SUPPLIED MATERIAL:
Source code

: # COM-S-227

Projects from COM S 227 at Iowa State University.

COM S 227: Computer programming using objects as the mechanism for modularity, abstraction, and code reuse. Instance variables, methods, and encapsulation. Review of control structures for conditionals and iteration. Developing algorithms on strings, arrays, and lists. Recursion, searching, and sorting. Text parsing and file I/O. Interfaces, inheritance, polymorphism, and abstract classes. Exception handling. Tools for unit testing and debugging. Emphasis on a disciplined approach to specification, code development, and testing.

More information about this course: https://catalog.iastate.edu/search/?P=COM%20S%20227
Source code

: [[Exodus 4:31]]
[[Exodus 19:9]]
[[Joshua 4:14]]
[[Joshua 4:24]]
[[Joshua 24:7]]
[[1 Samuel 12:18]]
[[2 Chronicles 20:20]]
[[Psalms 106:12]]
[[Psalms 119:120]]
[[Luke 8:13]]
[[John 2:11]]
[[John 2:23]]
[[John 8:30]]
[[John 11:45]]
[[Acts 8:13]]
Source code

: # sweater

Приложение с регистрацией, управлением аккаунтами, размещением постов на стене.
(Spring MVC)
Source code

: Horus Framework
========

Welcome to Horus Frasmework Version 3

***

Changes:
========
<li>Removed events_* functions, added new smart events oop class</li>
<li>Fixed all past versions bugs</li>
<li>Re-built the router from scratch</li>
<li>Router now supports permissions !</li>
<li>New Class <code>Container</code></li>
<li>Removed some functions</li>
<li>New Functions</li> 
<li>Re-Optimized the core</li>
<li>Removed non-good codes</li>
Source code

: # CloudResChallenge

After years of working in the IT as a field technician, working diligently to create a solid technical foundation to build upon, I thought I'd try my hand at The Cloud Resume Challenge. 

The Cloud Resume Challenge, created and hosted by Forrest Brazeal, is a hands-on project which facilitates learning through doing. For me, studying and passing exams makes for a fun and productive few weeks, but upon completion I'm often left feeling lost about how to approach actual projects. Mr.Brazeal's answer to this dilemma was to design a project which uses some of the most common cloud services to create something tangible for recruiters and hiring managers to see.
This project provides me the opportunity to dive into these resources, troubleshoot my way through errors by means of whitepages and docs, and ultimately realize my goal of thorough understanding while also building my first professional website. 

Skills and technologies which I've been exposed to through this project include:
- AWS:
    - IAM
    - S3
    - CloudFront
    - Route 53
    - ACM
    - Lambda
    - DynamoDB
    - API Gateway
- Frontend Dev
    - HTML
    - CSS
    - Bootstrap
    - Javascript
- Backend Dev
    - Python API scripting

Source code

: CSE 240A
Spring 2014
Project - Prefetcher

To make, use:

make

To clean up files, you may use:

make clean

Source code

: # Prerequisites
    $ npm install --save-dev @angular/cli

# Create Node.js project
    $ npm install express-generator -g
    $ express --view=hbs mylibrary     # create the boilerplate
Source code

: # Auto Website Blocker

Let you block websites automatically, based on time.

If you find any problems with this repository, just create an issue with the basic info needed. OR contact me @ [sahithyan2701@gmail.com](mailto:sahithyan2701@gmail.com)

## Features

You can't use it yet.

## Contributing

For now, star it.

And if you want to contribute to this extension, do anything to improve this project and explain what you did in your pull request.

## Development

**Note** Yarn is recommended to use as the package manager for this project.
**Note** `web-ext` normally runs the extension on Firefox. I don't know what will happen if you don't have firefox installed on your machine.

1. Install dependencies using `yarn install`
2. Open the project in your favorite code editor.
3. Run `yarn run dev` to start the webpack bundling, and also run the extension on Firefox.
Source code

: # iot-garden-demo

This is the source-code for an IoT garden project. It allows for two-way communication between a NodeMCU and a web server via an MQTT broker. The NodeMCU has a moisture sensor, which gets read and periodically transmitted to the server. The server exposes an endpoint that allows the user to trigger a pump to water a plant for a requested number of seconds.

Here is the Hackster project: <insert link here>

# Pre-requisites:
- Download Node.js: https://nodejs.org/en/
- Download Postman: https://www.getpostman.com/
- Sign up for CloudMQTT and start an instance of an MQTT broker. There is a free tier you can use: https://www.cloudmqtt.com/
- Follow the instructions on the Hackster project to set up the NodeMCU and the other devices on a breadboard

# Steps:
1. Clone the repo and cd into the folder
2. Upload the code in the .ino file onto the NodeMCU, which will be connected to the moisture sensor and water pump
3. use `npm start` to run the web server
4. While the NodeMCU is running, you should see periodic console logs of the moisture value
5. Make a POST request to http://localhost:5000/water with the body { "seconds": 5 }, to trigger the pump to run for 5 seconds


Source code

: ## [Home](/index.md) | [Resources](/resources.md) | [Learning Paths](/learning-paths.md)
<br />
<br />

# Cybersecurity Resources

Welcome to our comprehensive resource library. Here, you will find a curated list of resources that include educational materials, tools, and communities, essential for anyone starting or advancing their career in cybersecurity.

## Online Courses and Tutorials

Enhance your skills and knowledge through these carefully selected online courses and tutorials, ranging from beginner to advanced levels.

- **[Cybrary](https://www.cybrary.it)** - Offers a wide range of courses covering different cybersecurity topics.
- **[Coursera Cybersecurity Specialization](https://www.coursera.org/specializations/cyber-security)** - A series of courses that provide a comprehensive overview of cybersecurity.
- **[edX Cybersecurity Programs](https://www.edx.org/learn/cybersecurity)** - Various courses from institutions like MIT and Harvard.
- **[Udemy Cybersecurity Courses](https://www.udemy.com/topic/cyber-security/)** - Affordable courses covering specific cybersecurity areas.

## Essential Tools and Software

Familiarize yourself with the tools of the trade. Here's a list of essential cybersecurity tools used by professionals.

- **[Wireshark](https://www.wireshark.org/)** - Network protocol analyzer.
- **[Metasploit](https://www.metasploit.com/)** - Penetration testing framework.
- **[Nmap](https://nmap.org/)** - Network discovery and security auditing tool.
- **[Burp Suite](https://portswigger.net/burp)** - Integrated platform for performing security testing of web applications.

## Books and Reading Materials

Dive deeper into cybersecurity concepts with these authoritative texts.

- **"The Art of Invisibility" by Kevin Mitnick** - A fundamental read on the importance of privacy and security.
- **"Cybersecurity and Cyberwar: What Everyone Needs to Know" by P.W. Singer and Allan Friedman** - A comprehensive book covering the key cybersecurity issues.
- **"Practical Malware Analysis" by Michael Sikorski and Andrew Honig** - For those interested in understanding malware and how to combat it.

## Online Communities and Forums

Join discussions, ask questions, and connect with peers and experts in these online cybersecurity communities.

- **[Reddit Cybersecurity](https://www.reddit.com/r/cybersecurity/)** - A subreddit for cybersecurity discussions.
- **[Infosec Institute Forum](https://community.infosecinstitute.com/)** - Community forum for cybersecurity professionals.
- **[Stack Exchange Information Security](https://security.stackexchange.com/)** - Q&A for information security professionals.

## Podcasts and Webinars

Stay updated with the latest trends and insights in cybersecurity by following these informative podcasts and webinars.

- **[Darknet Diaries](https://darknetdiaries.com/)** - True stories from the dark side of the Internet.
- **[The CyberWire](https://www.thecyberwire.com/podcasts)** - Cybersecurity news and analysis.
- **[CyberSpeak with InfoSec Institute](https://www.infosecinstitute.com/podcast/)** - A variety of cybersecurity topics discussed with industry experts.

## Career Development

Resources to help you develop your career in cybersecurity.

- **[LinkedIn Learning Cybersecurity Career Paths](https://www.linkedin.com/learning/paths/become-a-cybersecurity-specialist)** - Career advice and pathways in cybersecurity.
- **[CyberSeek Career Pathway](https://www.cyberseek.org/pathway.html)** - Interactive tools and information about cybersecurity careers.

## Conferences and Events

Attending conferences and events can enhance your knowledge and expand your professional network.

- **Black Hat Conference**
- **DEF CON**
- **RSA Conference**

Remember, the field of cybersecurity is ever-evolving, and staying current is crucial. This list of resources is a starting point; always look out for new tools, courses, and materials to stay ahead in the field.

TRY IT: Reproduce every line of all the entries above, character for character.

FINAL ANSWER:
Source code

: # COM-S-227

Projects from COM S 227 at Iowa State University.

COM S 227: Computer programming using objects as the mechanism for modularity, abstraction, and code reuse. Instance variables, methods, and encapsulation. Review of control structures for conditionals and iteration. Developing algorithms on strings, arrays, and lists. Recursion, searching, and sorting. Text parsing and file I/O. Interfaces, inheritance, polymorphism, and abstract classes. Exception handling. Tools for unit testing and debugging. Emphasis on a disciplined approach to specification, code development, and testing.

More information about this course: https://catalog.iastate.edu/search/?P=COM%20S%20227
Source code

: [[Exodus 4:31]]
[[Exodus 19:9]]
[[Joshua 4:14]]
[[Joshua 4:24]]
[[Joshua 24:7]]
[[1 Samuel 12:18]]
[[2 Chronicles 20:20]]
[[Psalms 106:12]]
[[Psalms 119:120]]
[[Luke 8:13]]
[[John 2:11]]
[[John 2:23]]
[[John 8:30]]
[[John 11:45]]
[[Acts 8:13]]
Source code

: # sweater

Приложение с регистрацией, управлением аккаунтами, размещением постов на стене.
(Spring MVC)
Source code

: Horus Framework
========

Welcome to Horus Frasmework Version 3

***

Changes:
========
<li>Removed events_* functions, added new smart events oop class</li>
<li>Fixed all past versions bugs</li>
<li>Re-built the router from scratch</li>
<li>Router now supports permissions !</li>
<li>New Class <code>Container</code></li>
<li>Removed some functions</li>
<li>New Functions</li> 
<li>Re-Optimized the core</li>
<li>Removed non-good codes</li>
Source code

: # CloudResChallenge

After years of working in the IT as a field technician, working diligently to create a solid technical foundation to build upon, I thought I'd try my hand at The Cloud Resume Challenge. 

The Cloud Resume Challenge, created and hosted by Forrest Brazeal, is a hands-on project which facilitates learning through doing. For me, studying and passing exams makes for a fun and productive few weeks, but upon completion I'm often left feeling lost about how to approach actual projects. Mr.Brazeal's answer to this dilemma was to design a project which uses some of the most common cloud services to create something tangible for recruiters and hiring managers to see.
This project provides me the opportunity to dive into these resources, troubleshoot my way through errors by means of whitepages and docs, and ultimately realize my goal of thorough understanding while also building my first professional website. 

Skills and technologies which I've been exposed to through this project include:
- AWS:
    - IAM
    - S3
    - CloudFront
    - Route 53
    - ACM
    - Lambda
    - DynamoDB
    - API Gateway
- Frontend Dev
    - HTML
    - CSS
    - Bootstrap
    - Javascript
- Backend Dev
    - Python API scripting

Source code

: CSE 240A
Spring 2014
Project - Prefetcher

To make, use:

make

To clean up files, you may use:

make clean

Source code

: # Prerequisites
    $ npm install --save-dev @angular/cli

# Create Node.js project
    $ npm install express-generator -g
    $ express --view=hbs mylibrary     # create the boilerplate
Source code

: # Auto Website Blocker

Let you block websites automatically, based on time.

If you find any problems with this repository, just create an issue with the basic info needed. OR contact me @ [sahithyan2701@gmail.com](mailto:sahithyan2701@gmail.com)

## Features

You can't use it yet.

## Contributing

For now, star it.

And if you want to contribute to this extension, do anything to improve this project and explain what you did in your pull request.

## Development

**Note** Yarn is recommended to use as the package manager for this project.
**Note** `web-ext` normally runs the extension on Firefox. I don't know what will happen if you don't have firefox installed on your machine.

1. Install dependencies using `yarn install`
2. Open the project in your favorite code editor.
3. Run `yarn run dev` to start the webpack bundling, and also run the extension on Firefox.
Source code

: # iot-garden-demo

This is the source-code for an IoT garden project. It allows for two-way communication between a NodeMCU and a web server via an MQTT broker. The NodeMCU has a moisture sensor, which gets read and periodically transmitted to the server. The server exposes an endpoint that allows the user to trigger a pump to water a plant for a requested number of seconds.

Here is the Hackster project: <insert link here>

# Pre-requisites:
- Download Node.js: https://nodejs.org/en/
- Download Postman: https://www.getpostman.com/
- Sign up for CloudMQTT and start an instance of an MQTT broker. There is a free tier you can use: https://www.cloudmqtt.com/
- Follow the instructions on the Hackster project to set up the NodeMCU and the other devices on a breadboard

# Steps:
1. Clone the repo and cd into the folder
2. Upload the code in the .ino file onto the NodeMCU, which will be connected to the moisture sensor and water pump
3. use `npm start` to run the web server
4. While the NodeMCU is running, you should see periodic console logs of the moisture value
5. Make a POST request to http://localhost:5000/water with the body { "seconds": 5 }, to trigger the pump to run for 5 seconds


Source code

: ## [Home](/index.md) | [Resources](/resources.md) | [Learning Paths](/learning-paths.md)
<br />
<br />

# Cybersecurity Resources

Welcome to our comprehensive resource library. Here, you will find a curated list of resources that include educational materials, tools, and communities, essential for anyone starting or advancing their career in cybersecurity.

## Online Courses and Tutorials

Enhance your skills and knowledge through these carefully selected online courses and tutorials, ranging from beginner to advanced levels.

- **[Cybrary](https://www.cybrary.it)** - Offers a wide range of courses covering different cybersecurity topics.
- **[Coursera Cybersecurity Specialization](https://www.coursera.org/specializations/cyber-security)** - A series of courses that provide a comprehensive overview of cybersecurity.
- **[edX Cybersecurity Programs](https://www.edx.org/learn/cybersecurity)** - Various courses from institutions like MIT and Harvard.
- **[Udemy Cybersecurity Courses](https://www.udemy.com/topic/cyber-security/)** - Affordable courses covering specific cybersecurity areas.

## Essential Tools and Software

Familiarize yourself with the tools of the trade. Here's a list of essential cybersecurity tools used by professionals.

- **[Wireshark](https://www.wireshark.org/)** - Network protocol analyzer.
- **[Metasploit](https://www.metasploit.com/)** - Penetration testing framework.
- **[Nmap](https://nmap.org/)** - Network discovery and security auditing tool.
- **[Burp Suite](https://portswigger.net/burp)** - Integrated platform for performing security testing of web applications.

## Books and Reading Materials

Dive deeper into cybersecurity concepts with these authoritative texts.

- **"The Art of Invisibility" by Kevin Mitnick** - A fundamental read on the importance of privacy and security.
- **"Cybersecurity and Cyberwar: What Everyone Needs to Know" by P.W. Singer and Allan Friedman** - A comprehensive book covering the key cybersecurity issues.
- **"Practical Malware Analysis" by Michael Sikorski and Andrew Honig** - For those interested in understanding malware and how to combat it.

## Online Communities and Forums

Join discussions, ask questions, and connect with peers and experts in these online cybersecurity communities.

- **[Reddit Cybersecurity](https://www.reddit.com/r/cybersecurity/)** - A subreddit for cybersecurity discussions.
- **[Infosec Institute Forum](https://community.infosecinstitute.com/)** - Community forum for cybersecurity professionals.
- **[Stack Exchange Information Security](https://security.stackexchange.com/)** - Q&A for information security professionals.

## Podcasts and Webinars

Stay updated with the latest trends and insights in cybersecurity by following these informative podcasts and webinars.

- **[Darknet Diaries](https://darknetdiaries.com/)** - True stories from the dark side of the Internet.
- **[The CyberWire](https://www.thecyberwire.com/podcasts)** - Cybersecurity news and analysis.
- **[CyberSpeak with InfoSec Institute](https://www.infosecinstitute.com/podcast/)** - A variety of cybersecurity topics discussed with industry experts.

## Career Development

Resources to help you develop your career in cybersecurity.

- **[LinkedIn Learning Cybersecurity Career Paths](https://www.linkedin.com/learning/paths/become-a-cybersecurity-specialist)** - Career advice and pathways in cybersecurity.
- **[CyberSeek Career Pathway](https://www.cyberseek.org/pathway.html)** - Interactive tools and information about cybersecurity careers.

## Conferences and Events

Attending conferences and events can enhance your knowledge and expand your professional network.

- **Black Hat Conference**
- **DEF CON**
- **RSA Conference**

Remember, the field of cybersecurity is ever-evolving, and staying current is crucial. This list of resources is a starting point; always look out for new tools, courses, and materials to stay ahead in the field.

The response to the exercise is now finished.